Dia tidak hanya berhenti pada hukum pertama, tetapi juga mengaitkan dengan hukum selanjutnya, yang tidak kalah penting. Mirip seperti satu koin dengan dua sisi.


Hal yang terutama adalah kasih Allah tidak dapat dipisahkan dengan hukum selanjutnya, yaitu kita diminta untuk menyatakan kasih kepada sesama.

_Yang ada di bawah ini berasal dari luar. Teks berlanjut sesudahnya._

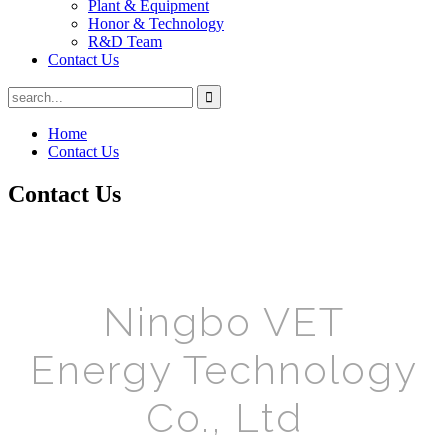
Plant & Equipment
Honor & Technology
R&D Team
Contact Us
Home
Contact Us
Contact Us
Ningbo VET
Energy Technology
Co., Ltd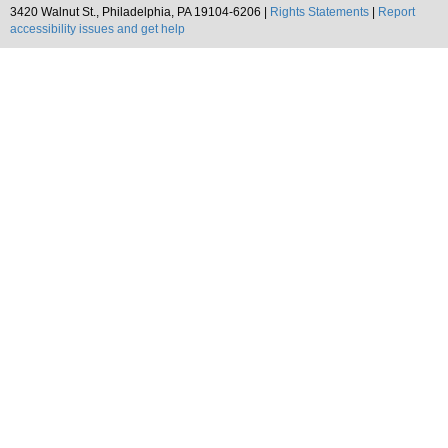
3420 Walnut St., Philadelphia, PA 19104-6206 |
Rights Statements
|
Report
accessibility issues and get help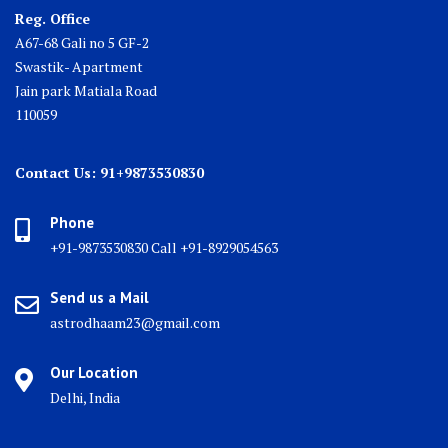
Reg. Office
A67-68 Gali no 5 GF-2
Swastik- Apartment
Jain park Matiala Road
110059
Contact Us: 91+9873530830
Phone
+91-9873530830 Call +91-8929054563
Send us a Mail
astrodhaam23@gmail.com
Our Location
Delhi, India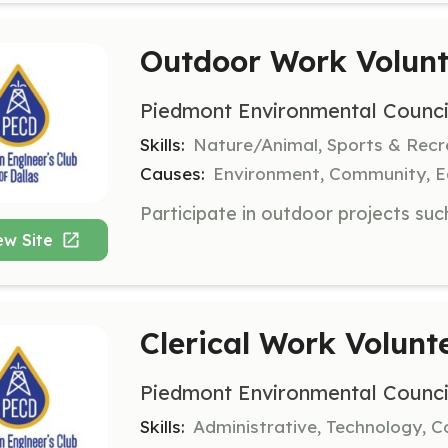
Outdoor Work Volunt
Piedmont Environmental Counci
Skills:
Nature/Animal, Sports & Recr
Causes:
Environment, Community, E
ew Site
Clerical Work Volunt
Piedmont Environmental Counci
Skills:
Administrative, Technology,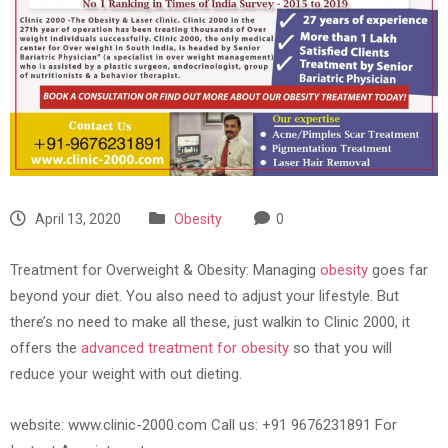
April 13, 2020
Obesity
0
Treatment for Overweight & Obesity: Managing
obesity
goes far
beyond your diet. You also need to adjust your lifestyle. But
there’s no need to make all these, just walkin to Clinic 2000, it
offers the
advanced treatment for obesity
so that you will
reduce your weight with out dieting.
website: www.clinic-2000.com Call us: +91 9676231891 For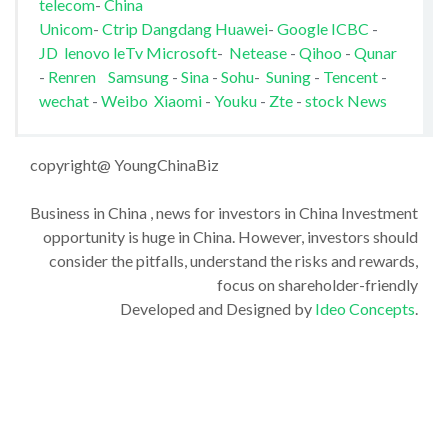
telecom
-
China
Unicom
-
Ctrip
Dangdang
Huawei
-
Google
ICBC
-
JD
lenovo
leTv
Microsoft
-
Netease
-
Qihoo
-
Qunar
-
Renren
Samsung
-
Sina
-
Sohu
-
Suning
-
Tencent
-
wechat
-
Weibo
Xiaomi
-
Youku
-
Zte
-
stock News
copyright@ YoungChinaBiz
Business in China , news for investors in China Investment
opportunity is huge in China. However, investors should
consider the pitfalls, understand the risks and rewards,
focus on shareholder-friendly
Developed and Designed by
Ideo Concepts
.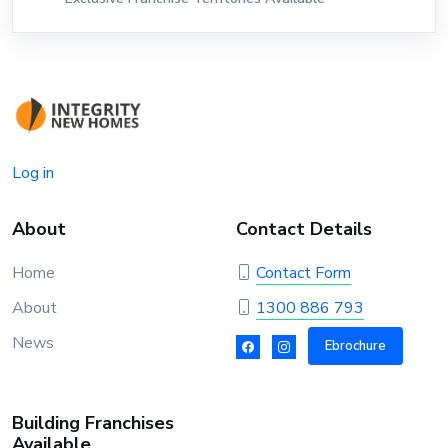
Log in
About
Contact Details
Home
Contact Form
About
1300 886 793
News
Ebrochure
Building Franchises
Available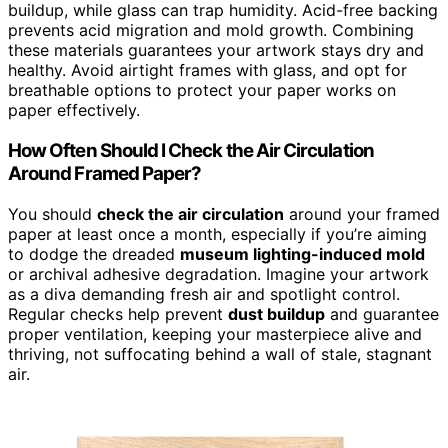
buildup, while glass can trap humidity. Acid-free backing
prevents acid migration and mold growth. Combining
these materials guarantees your artwork stays dry and
healthy. Avoid airtight frames with glass, and opt for
breathable options to protect your paper works on
paper effectively.
How Often Should I Check the Air Circulation
Around Framed Paper?
You should
check the air circulation
around your framed
paper at least once a month, especially if you’re aiming
to dodge the dreaded
museum lighting-induced mold
or archival adhesive degradation. Imagine your artwork
as a diva demanding fresh air and spotlight control.
Regular checks help prevent
dust buildup
and guarantee
proper ventilation, keeping your masterpiece alive and
thriving, not suffocating behind a wall of stale, stagnant
air.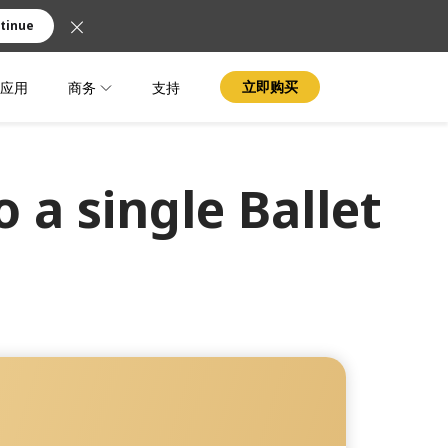
tinue
应用
商务
支持
立即购买
 a single Ballet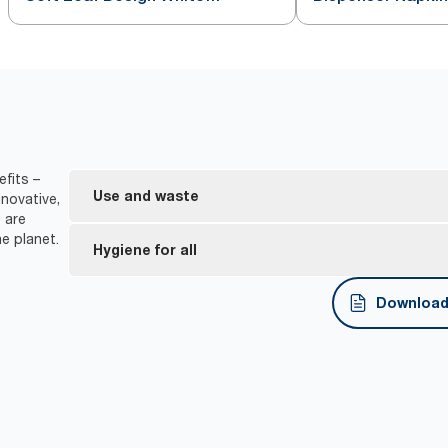
Dispenser Napkin
fits –
Use and waste
novative,
 are
e planet.
One-at-a-time dispensing helps to control consu
Hygiene for all
*
Dispensers are certified Easy to use.
Download 
Tork Easy Handling® ergonomic packaging for easi
disposal.
*
Certified by the Swedish Rheumatism Association.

Pada kedua hukum ini, bergantung semuanya.


Semua akan menjadi sia-sia jika kita melakukan banyak hukum tetapi hati kita tidak mengasihi Tuhan dengan seluruh keberadaan kita.


Sia-sia jika kita tidak mencuri, tetapi di dalam hati kita terus membenci orang yang melebihi kita.


Semua hukum Allah dan kebenaran Firman Tuhan, menjelaskan tentang bagaimana kita mengasihi Allah dengan seluruh keberadaan kita dan menyatakan itu sebagai bentuk kasih kepada sesama.


Sebagai bentuk kasih kita kepada Allah, mengasihi sesama seperti diri sendiri, berarti:


1. Melihat orang di sekitar kita berdasarkan standarnya Allah.


Melihat mereka spesial, sekalipun mereka menyebalkan, mengganggu, dan tidak sesuai dengan harapan kita.


Tuhan meminta kita untuk mengasihi mereka sesuai dengan standar Allah sehingga diharapkan kita tidak memberikan label terhadap orang-orang di sekitar kita.


2. Melihat orang di sekitar kita sebagai objek kasih dari Allah.


Jika mereka belum mengenal kasih Tuhan, kita diminta untuk memberitakan Kabar Baik (Injil) kepada orang di sekitar kita.


3. Tidak terbatas kepada orang-orang tertentu saja. Tuhan Yesus meminta kita untuk mengasihi sesama manusia.


Bukan sesama Yahudi, sesama Israel, atau sesama orang yang menyenangkan.


Namun, sesama manusia berarti orang yang mungkin adalah orang yang tidak menyenangkan bagi kita.


Ini adalah bentuk panggilan Allah untuk menyatakan kasih kita kepada Allah, terhadap sesama.


Lirik lagu KPPK yang berbunyi: “B’rikanku hati seperti hati-Mu…B’rikanku tangan seperti tangan-Mu…B’rikanku mata seperti mata-Mu.”


Lirik yang menggambarkan sebuah doa agar kita dimampukan untuk mengasihi sesama sesuai standar kasih Allah.


Sebuah karakter huruf mandarin dengan tradisional:愛(ài) memiliki huruf心 (xīn) di tengah yang menjadi pusat.


Hati ini menggambarkan hati yang mengasihi Allah, yang dapat mengubah ke atas dan ke bawah.


Mengubah ke atas dilambangkan dengan guratan bagian atas dalam huruf愛(ài), yaitu爫(zhǎo), berarti cakar atau tangan di atas, yang mungkin tadinya dipakai untuk menyakiti sesama kita, diubah untuk memuji dan memuliakan Allah.


Mengubah ke bawah dilambangkan dengan guratan bagian bawahdalam huruf愛(ài), yaitu(zhǐ) ,berarti berjalan.


Berjalan sesuai dengan ritme dan rencana Allah, supaya kita menjadi pribadi yang memberkati orang-orang sekitar kita.


Pesan Firman Tuhan bagi kita


1. Hati yang mengasihi Allah adalah hati yang menggerakkan kita untuk memuji dan memuliakan Allah, termasuk di dalam perbuatan kita sehari-hari.


2. Mari menyatakan kasih kita kepada orang-orang di sekitar kita


Doakan dan renungkan


*
Kasihilah Tuhan, Allahmu, dengan segenap hatimu dan dengan segenap jiwamu dan dengan segenap akal budimu. Itulah hukum yang terutama dan yang pertama.


* Hati yang mengasihi Allah adalah hati yang menggerakkan kita untuk memuji dan memuliakan Allah dalam percakapan dan tindakan kita sehari-hari.